Nem Camões resiste no abandono da nossa identidade
Sugiro-te aqui, para vergonha das nossas instituições e ‘elites’, que faças chegar a notícia ao Brasil, Angola, Moçambique ou quiçá Timor.
Foi apresentando-os um a um, numa ciclópica tarefa, paciente, devotada e rigorosa, até chegar a completar o livrinho de Camões. Um acto que deveria, de há muito, ter sido devidamente assinalado pela comunicação social, e refiro-me, particularmente, ao silêncio impante das televisões, já que este e outros jornais não deixaram de o registar.
Jornalismo, que eu saiba, é muito de investigação e do estar atento à realidade. Não me parece que devam ser as notícias que correm atrás da comunicação social, mas justamente o contrário. Só que os canais de televisão portugueses – mesmo os ‘pobrezinhos e que moram longe’ – se habituaram a serem procurados em vez de procurar por causa dos célebres ‘5 minutos de fama’ de que falou Andy Warhol. À mistura com o tele-lixo e o sensacionalismo descartável que abraçaram mais a agonia de serviço público. Aliás, este mesmo projecto de que falo poderia, em tempos civilizados, ser muito bem um bom conteúdo programático televisivo – ou ponto de partida para ele – e não só notícia.
Criticado este poder fáctico, de enorme (ir)responsabilidade na (de)formação das pessoas, para que não se pense que sou vesgo e estou só ‘preocupado’ em ‘zurzir’ no poder político, posso agora falar deste com as suas decisões, por um lado, e ‘esquecimento’ por outro, incríveis; apesar de, nesta idade, neste meridiano, neste país, já ter o dever de estar habituado a situações absolutamente patéticas, de que poderia dar inúmeros exemplos. Mas, ao menos Camões, e no ano em que se comemoram os 850 anos da nossa Língua, pensei que pudesse escapar da indiferença com que se trata a nossa identidade cultural. Tanto mais que a ‘confusão’ do acordo nem se põe porque o texto é dito e não ortografado.
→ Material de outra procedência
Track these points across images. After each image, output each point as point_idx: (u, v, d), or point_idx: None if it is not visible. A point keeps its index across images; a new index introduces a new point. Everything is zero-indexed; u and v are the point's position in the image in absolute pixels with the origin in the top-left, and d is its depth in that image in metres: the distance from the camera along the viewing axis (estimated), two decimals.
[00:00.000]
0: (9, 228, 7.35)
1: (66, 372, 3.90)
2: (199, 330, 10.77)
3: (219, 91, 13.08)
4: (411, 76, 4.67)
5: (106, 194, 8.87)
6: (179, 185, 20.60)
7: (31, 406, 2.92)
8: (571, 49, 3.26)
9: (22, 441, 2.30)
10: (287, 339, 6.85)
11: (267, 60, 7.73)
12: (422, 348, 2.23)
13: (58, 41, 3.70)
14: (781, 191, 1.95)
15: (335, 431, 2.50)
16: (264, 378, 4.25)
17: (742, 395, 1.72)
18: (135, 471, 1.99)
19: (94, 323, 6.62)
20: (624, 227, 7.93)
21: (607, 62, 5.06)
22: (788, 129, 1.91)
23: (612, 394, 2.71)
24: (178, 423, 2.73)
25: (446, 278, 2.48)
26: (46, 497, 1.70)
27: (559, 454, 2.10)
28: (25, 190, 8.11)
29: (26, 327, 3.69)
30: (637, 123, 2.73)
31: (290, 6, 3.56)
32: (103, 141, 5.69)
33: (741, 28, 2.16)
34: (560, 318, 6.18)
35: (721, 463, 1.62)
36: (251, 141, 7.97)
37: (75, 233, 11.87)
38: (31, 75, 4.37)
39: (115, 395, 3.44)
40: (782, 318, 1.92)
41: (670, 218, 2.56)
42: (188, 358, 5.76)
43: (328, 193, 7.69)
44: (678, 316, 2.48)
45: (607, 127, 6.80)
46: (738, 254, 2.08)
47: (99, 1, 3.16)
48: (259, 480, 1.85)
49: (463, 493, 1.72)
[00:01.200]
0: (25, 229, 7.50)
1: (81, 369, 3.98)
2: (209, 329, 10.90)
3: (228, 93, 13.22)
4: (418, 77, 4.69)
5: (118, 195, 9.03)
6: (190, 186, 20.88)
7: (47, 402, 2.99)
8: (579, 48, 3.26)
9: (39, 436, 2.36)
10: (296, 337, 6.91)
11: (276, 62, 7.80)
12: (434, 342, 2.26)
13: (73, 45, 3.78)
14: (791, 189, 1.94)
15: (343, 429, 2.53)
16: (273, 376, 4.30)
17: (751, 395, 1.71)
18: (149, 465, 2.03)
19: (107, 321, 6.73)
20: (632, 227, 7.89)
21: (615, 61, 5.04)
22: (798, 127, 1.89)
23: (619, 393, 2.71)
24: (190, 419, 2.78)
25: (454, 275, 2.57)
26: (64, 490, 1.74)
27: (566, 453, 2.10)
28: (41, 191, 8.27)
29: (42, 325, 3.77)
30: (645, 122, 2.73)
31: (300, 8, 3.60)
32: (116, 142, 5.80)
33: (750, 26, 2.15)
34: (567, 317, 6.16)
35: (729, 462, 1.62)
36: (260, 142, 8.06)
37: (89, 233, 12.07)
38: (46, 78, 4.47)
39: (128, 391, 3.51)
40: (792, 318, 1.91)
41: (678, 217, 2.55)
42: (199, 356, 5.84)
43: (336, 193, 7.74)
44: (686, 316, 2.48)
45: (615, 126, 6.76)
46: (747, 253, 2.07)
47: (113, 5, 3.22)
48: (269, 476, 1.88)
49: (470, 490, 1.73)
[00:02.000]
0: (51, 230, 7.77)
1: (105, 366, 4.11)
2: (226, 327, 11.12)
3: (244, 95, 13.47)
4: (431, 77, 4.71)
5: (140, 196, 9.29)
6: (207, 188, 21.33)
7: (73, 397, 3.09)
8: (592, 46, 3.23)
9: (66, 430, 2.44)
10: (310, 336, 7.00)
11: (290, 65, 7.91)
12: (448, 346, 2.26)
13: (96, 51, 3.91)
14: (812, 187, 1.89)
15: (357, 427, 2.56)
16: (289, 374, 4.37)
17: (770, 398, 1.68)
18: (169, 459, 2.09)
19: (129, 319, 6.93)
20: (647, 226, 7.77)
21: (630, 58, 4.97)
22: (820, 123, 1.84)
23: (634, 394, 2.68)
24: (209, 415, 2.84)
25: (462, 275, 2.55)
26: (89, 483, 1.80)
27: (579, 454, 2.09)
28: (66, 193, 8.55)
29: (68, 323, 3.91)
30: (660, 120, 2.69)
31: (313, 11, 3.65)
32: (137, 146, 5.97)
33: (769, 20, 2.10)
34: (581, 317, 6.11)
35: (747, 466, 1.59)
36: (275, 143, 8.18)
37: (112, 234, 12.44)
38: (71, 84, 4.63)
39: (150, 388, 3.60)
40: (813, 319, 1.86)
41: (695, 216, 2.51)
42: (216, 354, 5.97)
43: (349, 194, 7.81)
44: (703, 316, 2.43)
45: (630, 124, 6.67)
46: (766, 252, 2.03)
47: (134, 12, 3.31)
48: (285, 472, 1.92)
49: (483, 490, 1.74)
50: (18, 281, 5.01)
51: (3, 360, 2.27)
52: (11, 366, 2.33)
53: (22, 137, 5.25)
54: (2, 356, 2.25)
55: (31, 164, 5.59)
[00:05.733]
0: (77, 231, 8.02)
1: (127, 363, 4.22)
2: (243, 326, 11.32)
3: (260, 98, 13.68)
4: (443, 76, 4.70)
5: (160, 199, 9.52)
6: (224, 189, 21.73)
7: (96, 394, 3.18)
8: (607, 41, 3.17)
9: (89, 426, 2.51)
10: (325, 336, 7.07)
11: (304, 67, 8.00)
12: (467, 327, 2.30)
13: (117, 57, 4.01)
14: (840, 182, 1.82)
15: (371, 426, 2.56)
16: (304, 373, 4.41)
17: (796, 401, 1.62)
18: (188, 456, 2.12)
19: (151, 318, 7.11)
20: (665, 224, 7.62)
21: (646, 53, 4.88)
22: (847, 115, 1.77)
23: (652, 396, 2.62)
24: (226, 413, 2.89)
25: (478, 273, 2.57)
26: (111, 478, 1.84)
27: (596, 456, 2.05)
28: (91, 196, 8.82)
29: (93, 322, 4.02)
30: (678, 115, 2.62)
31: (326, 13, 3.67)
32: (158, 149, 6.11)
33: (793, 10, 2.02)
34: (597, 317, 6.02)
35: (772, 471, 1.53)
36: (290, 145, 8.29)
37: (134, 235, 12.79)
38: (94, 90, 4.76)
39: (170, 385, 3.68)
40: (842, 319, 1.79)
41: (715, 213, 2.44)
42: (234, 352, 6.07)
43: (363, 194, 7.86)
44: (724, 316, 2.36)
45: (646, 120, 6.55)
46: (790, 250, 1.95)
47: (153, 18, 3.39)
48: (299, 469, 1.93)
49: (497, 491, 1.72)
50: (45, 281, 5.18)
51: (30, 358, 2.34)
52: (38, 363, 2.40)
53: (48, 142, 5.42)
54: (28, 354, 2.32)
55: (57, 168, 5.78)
Uma vergonha para as tutelas da cultura e da educação, para a organização do 10 de Junho pela presidência da República e por essa comissão que celebra o aniversário da Língua Portuguesa. Mas não só: para todas as instituições políticas, cívicas e culturais que passem ou passam ao lado da descaracterização da citada identidade cultural, incluindo os meios académicos, seja neste ou noutros casos. Ao contrário da bandeira com que os republicanos ergueram Camões, retirando-o mesmo aos monárquicos, que também o queriam seu, até parece que o sentimento patriótico (não nacionalista xenófobo) é uma antiguidade. Com uma cegueira tal que nem se dão conta que são Amália, José Afonso, Carlos do Carmo, Mariza, Resistência, Luís Cília, Madredeus, Camané, Naifa e outros que cantam em português, e assumiram essa matriz, quem é conhecido ‘lá fora’.
Mas que fique claro: o António Fonseca não me pediu nada, nem tem nada a ver com o que aqui digo. A única coisa que me pediu – num e-mail presumivelmente enviado para muitos em bcc – foi a adesão ao seu projecto de gravação através dessa coisada chamada crowdfunding, que, entre nós, não funciona de todo. Eu é que senti tanta vergonha como português, nem tanto como artista, que achei-me no dever de dar pública nota do facto, por paradigmático e revelador que é. Infelicidade a dele, pois tivesse nascido uns 400 quilómetros a leste de Santo Tirso, sua terra natal ao que julgo, e fosse o “Dom Quixote” a ser narrado, o próprio Instituto Cervantes lhe pediria – pediria sim – que lhe permitisse associar-se ao projecto, contribuindo com a divulgação dessa gravação e fazendo circular o espectáculo por escolas e não só, potenciando-o dentro e fora de fronteiras, com apoio financeiro, logístico e científico.
Mas como não é esse o caso, olha, António - uma vez que tenho a certeza que não queres gravar só o canto IX como banda sonora de fundo em formato vídeo com as ninfas a desfilar, figuradas por ‘boazonas’ de calendários de camionista ou esqueléticas adolescentes desnudadas - por causa das audiências para teres um patrocinador, sugiro-te aqui, para vergonha das nossas instituições e ‘elites’, que faças chegar a notícia ao Brasil, Angola, Moçambique ou quiçá Timor. Lá não há um Instituto Camões, mas há a Língua Portuguesa como factor de identidade agregadora dos povos. Quem sabe?